Die nukleare Teilhabe der USA an den NATO-Verbündeten und die US-Militärbasen auf dem Territorium einiger NATO-Verbündeter werden in Konfliktzeiten die Sicherheit und Stabilität Europas und insbesondere der betroffenen Verbündeten eher verringern als erhöhen.  Im Falle eines Konflikts zwischen der NATO und Russland sorgt die NS dafür, dass Europa zum ersten und wichtigsten Schauplatz des Konflikts wird.

NS kann als Beeinträchtigung der Sicherheit Russlands und aller anderen Länder, auf die diese Atomwaffen abzielen, wahrgenommen werden und verstößt damit gegen den Grundsatz der Unteilbarkeit der Sicherheit, wonach die Erhöhung der Sicherheit eines oder mehrerer Staaten nicht die Sicherheit anderer Staaten beeinträchtigen darf. Mit anderen Worten: Ein stabiles Sicherheitsregime kann kein Nullsummenspiel sein. Russland hat seine Atomwaffen bisher nicht in anderen europäischen Ländern stationiert. Es hat die auf dem Territorium der NATO-Verbündeten stationierten Atomwaffen zur Kenntnis genommen und könnte eine Gegenstrategie verfolgen. Es besteht auch darauf, dass die NS-Waffen in alle künftigen Rüstungskontrollverhandlungen einbezogen werden müssen.

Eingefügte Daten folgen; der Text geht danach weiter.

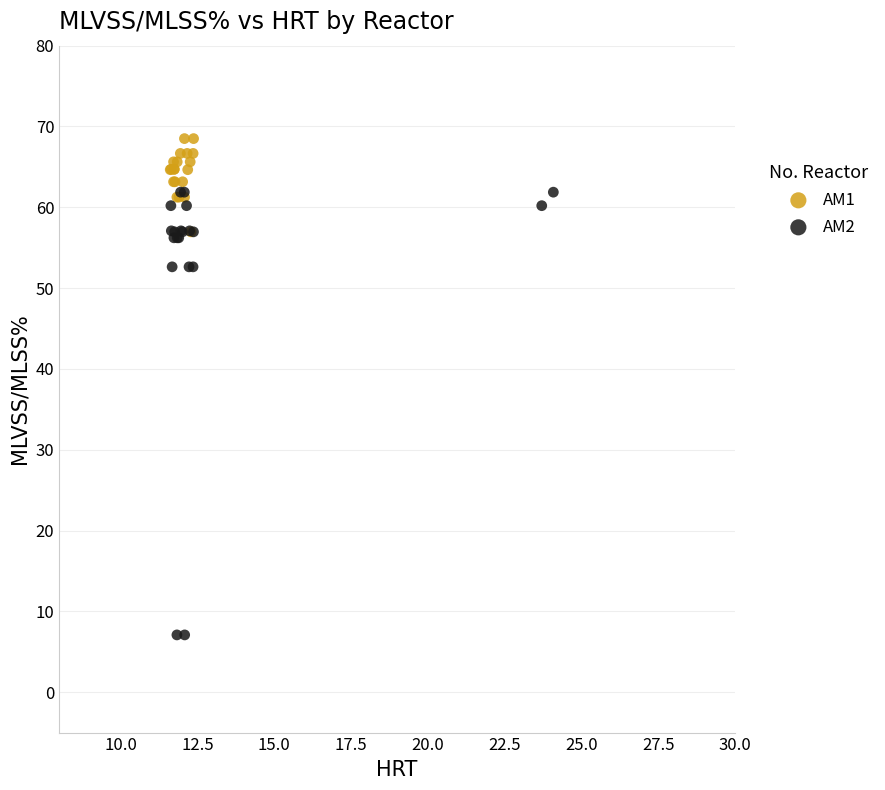

Which series reaches the maximum Y coordinate?

AM1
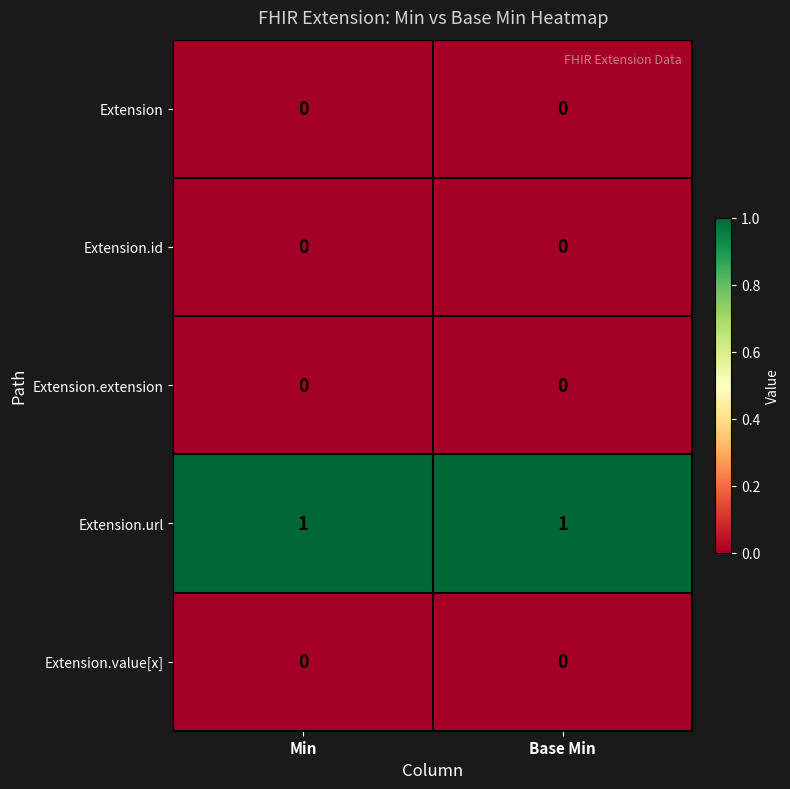

Reading left to right, transcribe all the data shown in this chart.

Extension: Min=0	Base Min=0
Extension.id: Min=0	Base Min=0
Extension.extension: Min=0	Base Min=0
Extension.url: Min=1	Base Min=1
Extension.value[x]: Min=0	Base Min=0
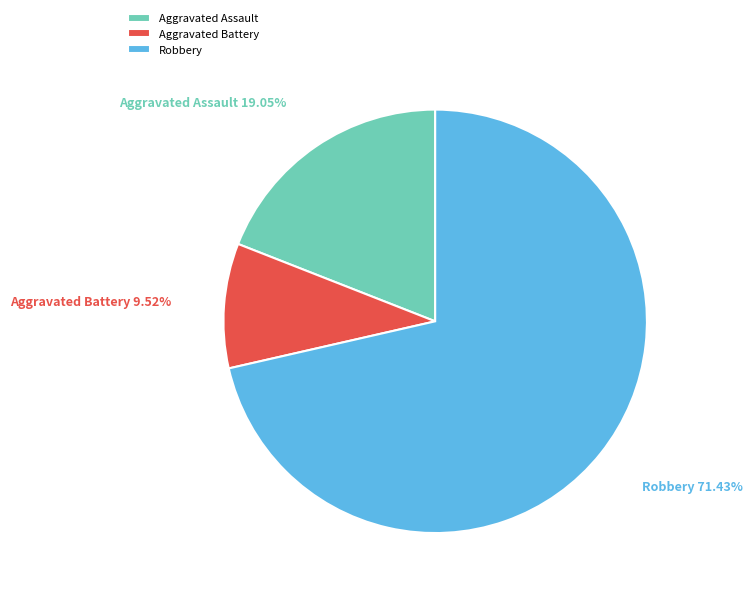

What is the majority slice?

Robbery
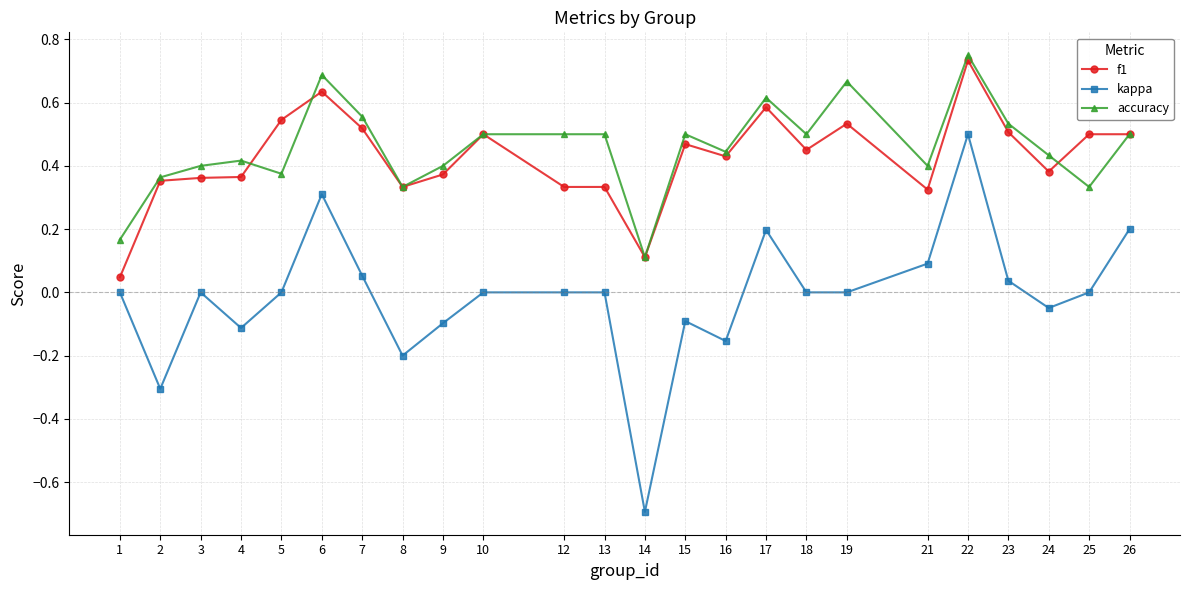

Between 2 and 3, which series saw the biggest shift?

kappa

Die europäischen NATO-Verbündeten sind zunehmend skeptisch, was die Absichten und die Zuverlässigkeit der USA in Bezug auf die Erfüllung ihrer Zusagen und vertraglichen Verpflichtungen gegenüber ihren Verbündeten, einschließlich der erweiterten Abschreckung, betrifft. Diese Skepsis hat sich seit dem chaotischen Rückzug der USA aus Afghanistan Ende August 2021 noch verstärkt und zu der Politik der EU geführt, „strategische Autonomie“ zu erreichen.

Es gibt noch weitere wesentliche Fragen, die der Abzug aus Afghanistan ohne Absprache mit den Verbündeten in den Vordergrund gerückt hat. Inwieweit kann und sollte sich ein Land oder eine Gruppe von Ländern darauf verlassen, dass andere Staaten für ihre Verteidigung und Sicherheit sorgen – kann echte Sicherheit „ausgelagert“ werden?  Was kann und will die EU tun, um „strategische Autonomie“ zu erreichen? Frankreich, das derzeit die EU-Ratspräsidentschaft innehat, hat erklärt, dass es ein stärkeres und unabhängigeres Europa im Bereich der Sicherheit anstrebt, das gleichzeitig mit anderen Ländern und der NATO zusammenarbeitet.

Wenn der derzeitige öffentliche Anti-Atomkraft-Diskurs ein Hinweis darauf ist, kann man davon ausgehen, dass die Bürger in den europäischen und NATO-Ländern im Allgemeinen nicht wissen, dass auf europäischem NATO-Gebiet Atomwaffen stationiert sind und eingesetzt werden können, und dass die NS-Staaten und Europa durch die Akzeptanz von Atomwaffen auf ihrem Territorium im Falle eines Konflikts zu Hauptzielen werden. Noch anschaulicher ausgedrückt: Sie sind sich möglicherweise nicht bewusst, dass Europa zu einer nuklearen Zielscheibe geworden ist.